═══ TASK INPUTS ═══
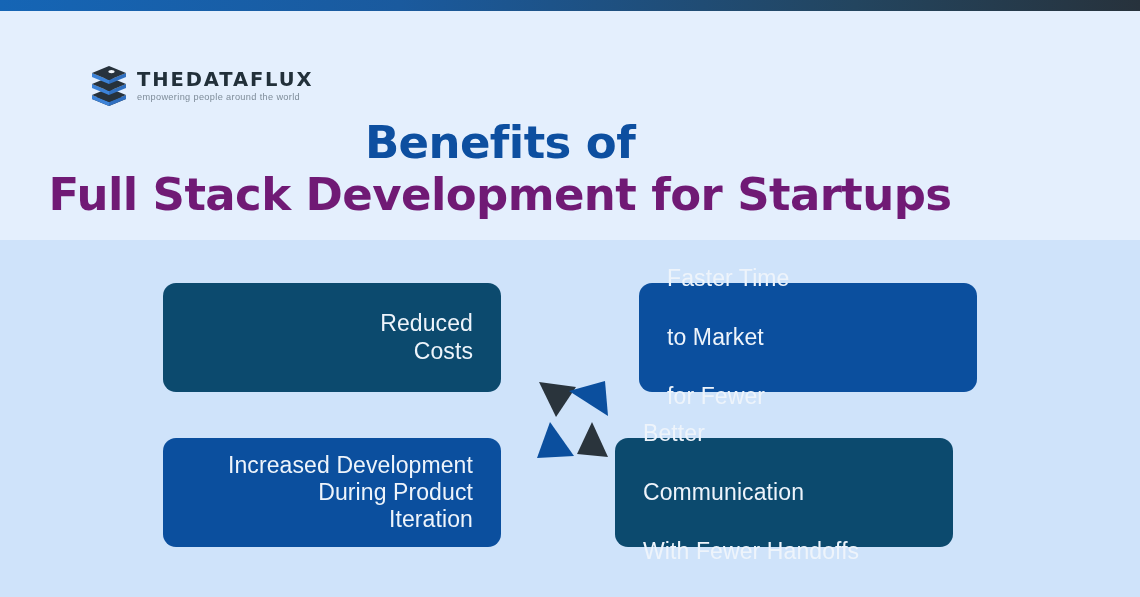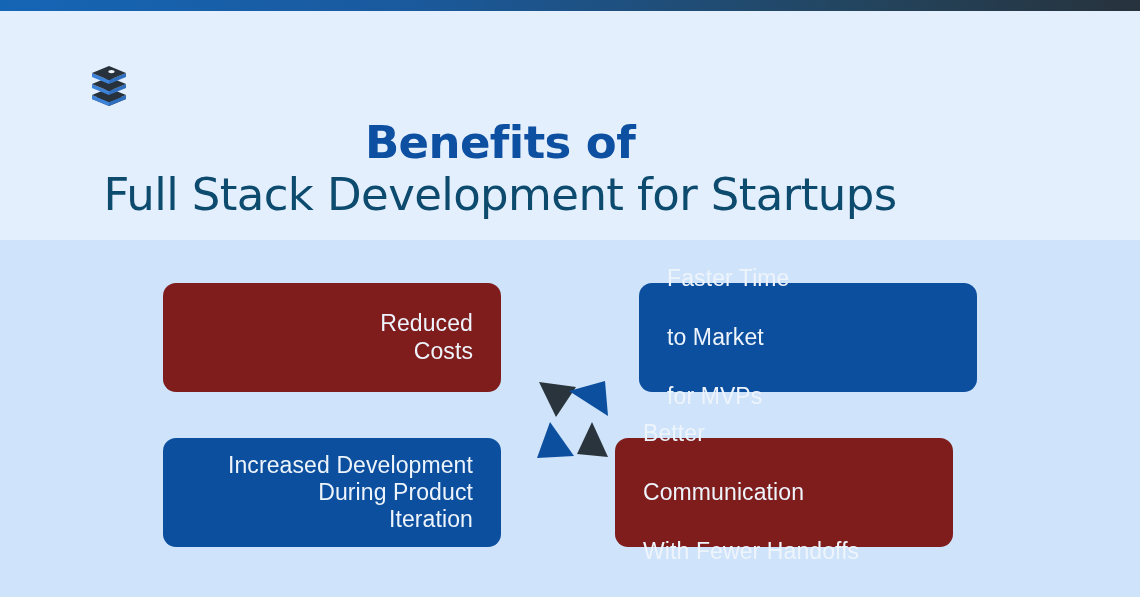--- a/index.html
+++ b/index.html
@@ -153,6 +153,10 @@
       <polygon points="19,0 36,7 19,14 2,7" fill="#27323c"></polygon>
       <ellipse cx="21.5" cy="5.6" rx="3.1" ry="1.7" fill="#f2f7fd"></ellipse>
     </svg>
+    <span class="logo-text">
+      <span class="logo-word">THEDATAFLUX</span>
+      <span class="logo-tag">empowering people around the world</span>
+    </span>
   </div>
 
   <div class="title-wrap">

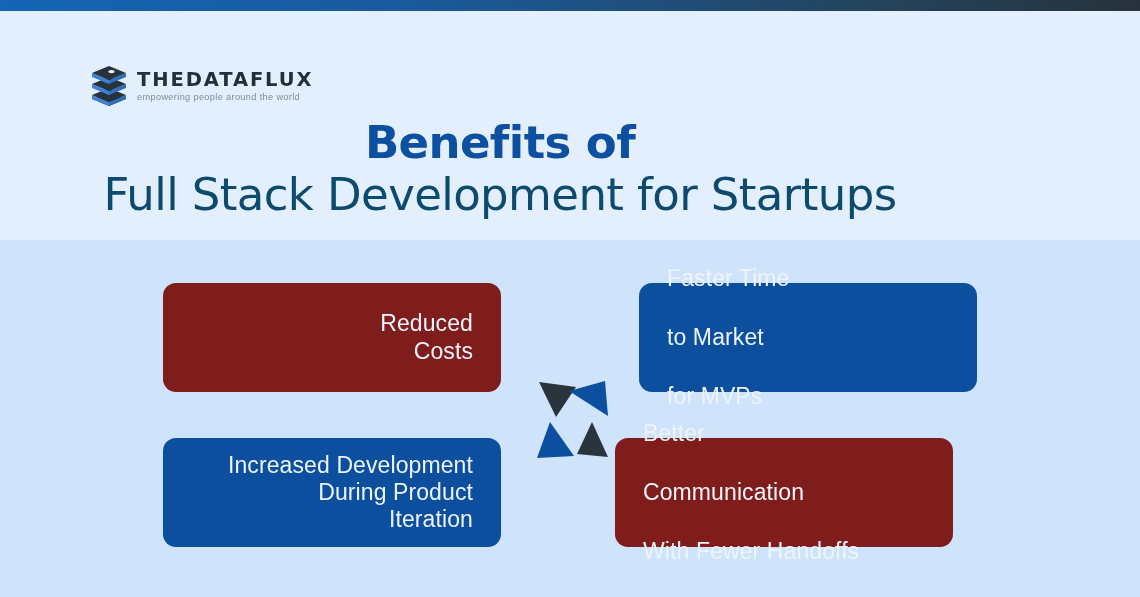--- a/index.html
+++ b/index.html
@@ -85,8 +85,8 @@
   .title-2 {
     font-family: "DejaVu Sans", sans-serif;
     font-size: 45px;
-    font-weight: 400;
-    color: #0c4a6e;
+    font-weight: 700;
+    color: #701a75;
     letter-spacing: -0.6px;
     line-height: 1.18;
     margin-top: -1px;

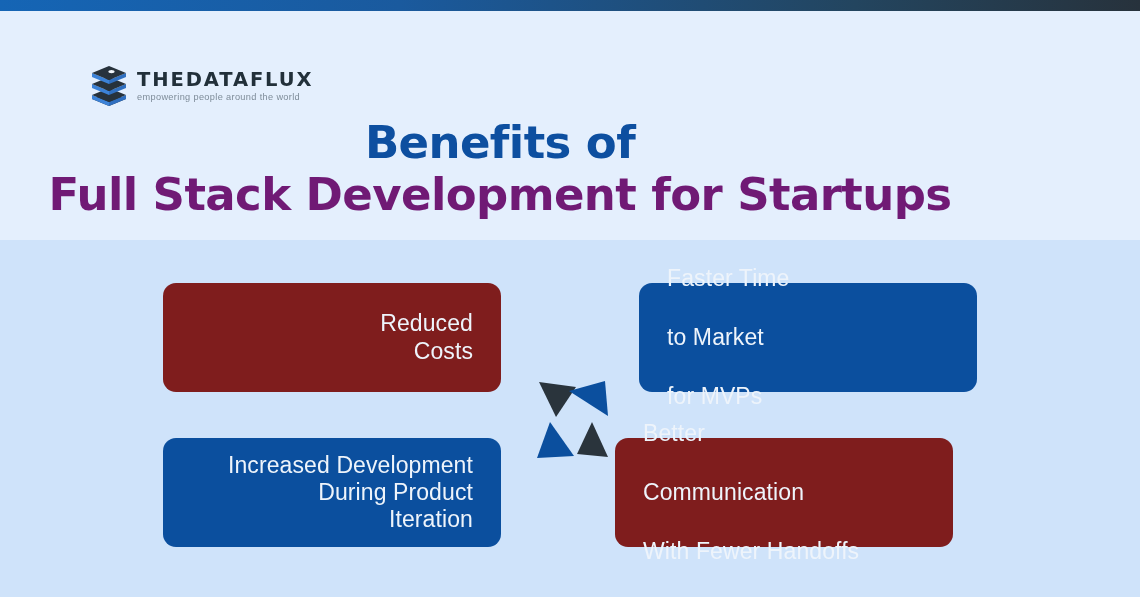--- a/index.html
+++ b/index.html
@@ -110,7 +110,7 @@
   }
   .card span { display: block; white-space: nowrap; }
 
-  .card.dark { background: #7f1d1d; }
+  .card.dark { background: #0c4a6e; }
   .card.blue { background: #0b4f9e; }
   .card.align-right { text-align: right; align-items: flex-end; }
   .card.align-left  { text-align: left;  align-items: flex-start; gap: 32px; }

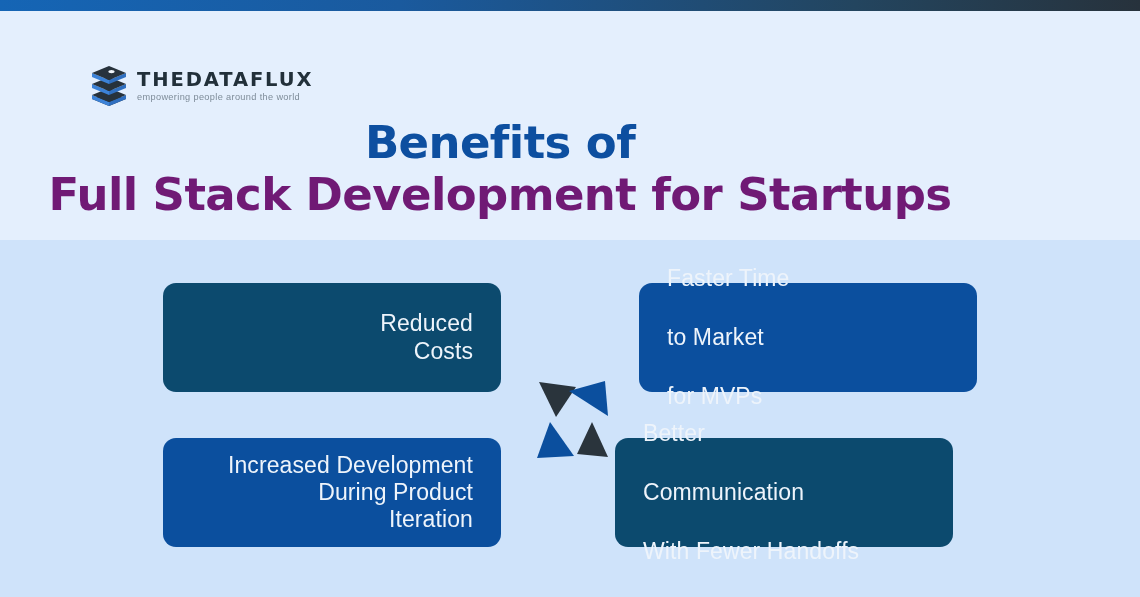--- a/index.html
+++ b/index.html
@@ -172,7 +172,7 @@
   <div class="card blue align-left" id="card-2">
     <span>Faster Time</span>
     <span>to Market</span>
-    <span>for MVPs</span>
+    <span>for Fewer</span>
   </div>
 
   <div class="card blue align-right" id="card-3">

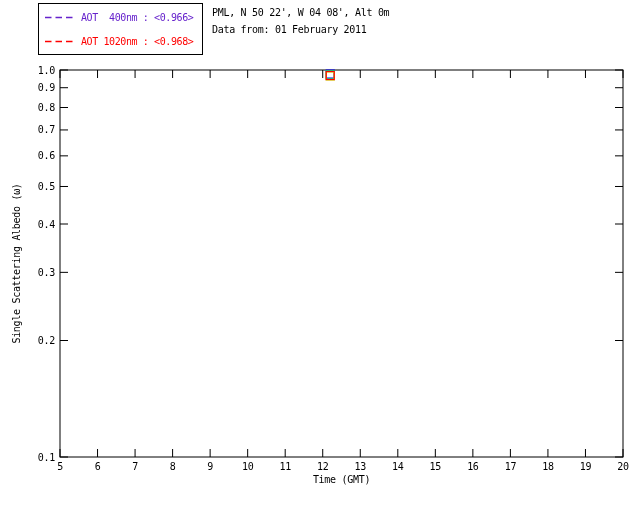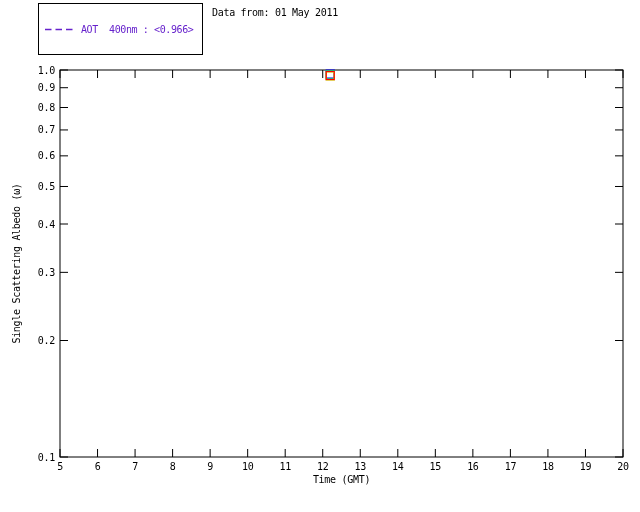--- a/index.html
+++ b/index.html
@@ -127,6 +127,7 @@
   </div>
 
   <div class="header">
+    <div class="header-line">PML, N 50 22', W 04 08', Alt 0m</div>
     <div class="header-line">Data from: 01 May 2011</div>
   </div>
 

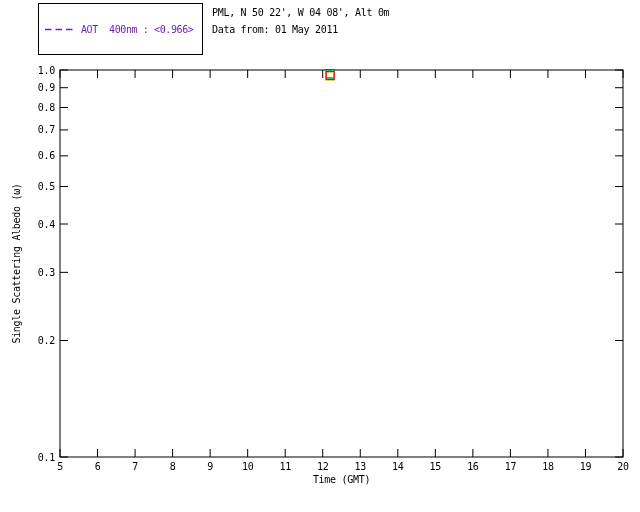--- a/index.html
+++ b/index.html
@@ -128,7 +128,7 @@
 
   <div class="header">
     <div class="header-line">PML, N 50 22', W 04 08', Alt 0m</div>
-    <div class="header-line">Data from: 01 May 2011</div>
+    <div class="header-line">Data from: 01 February 2011</div>
   </div>
 
 </div>

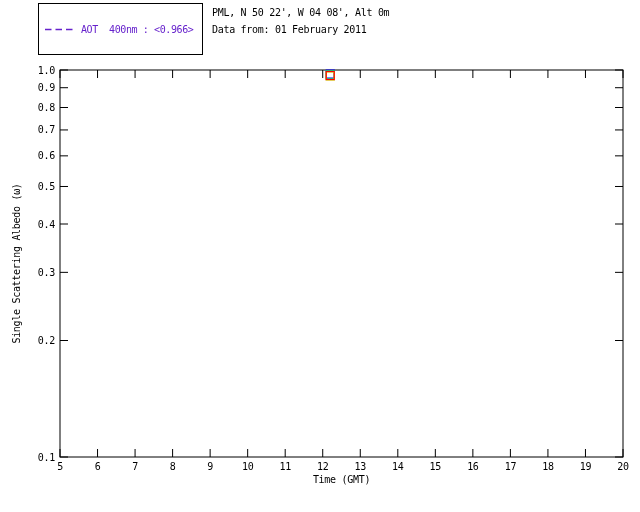--- a/index.html
+++ b/index.html
@@ -124,6 +124,12 @@
         </svg>
       <span class="legend-label" style="color: rgb(102, 34, 204);">AOT  400nm : &lt;0.966&gt;</span>
     </div>
+    <div class="legend-row">
+      <svg class="legend-swatch" width="32" height="5">
+          <line x1="1" y1="2.5" x2="31" y2="2.5" stroke-width="1.4" stroke-dasharray="6.5 4" stroke="#FF0000"></line>
+        </svg>
+      <span class="legend-label" style="color: rgb(255, 0, 0);">AOT 1020nm : &lt;0.968&gt;</span>
+    </div>
   </div>
 
   <div class="header">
═══
Every line of the listing that includes the word "font" must be copied.

_TASK SOLUTION_.
     font-family: "DejaVu Sans", sans-serif;
     font-size: 45px;
-    font-weight: 400;
+    font-weight: 700;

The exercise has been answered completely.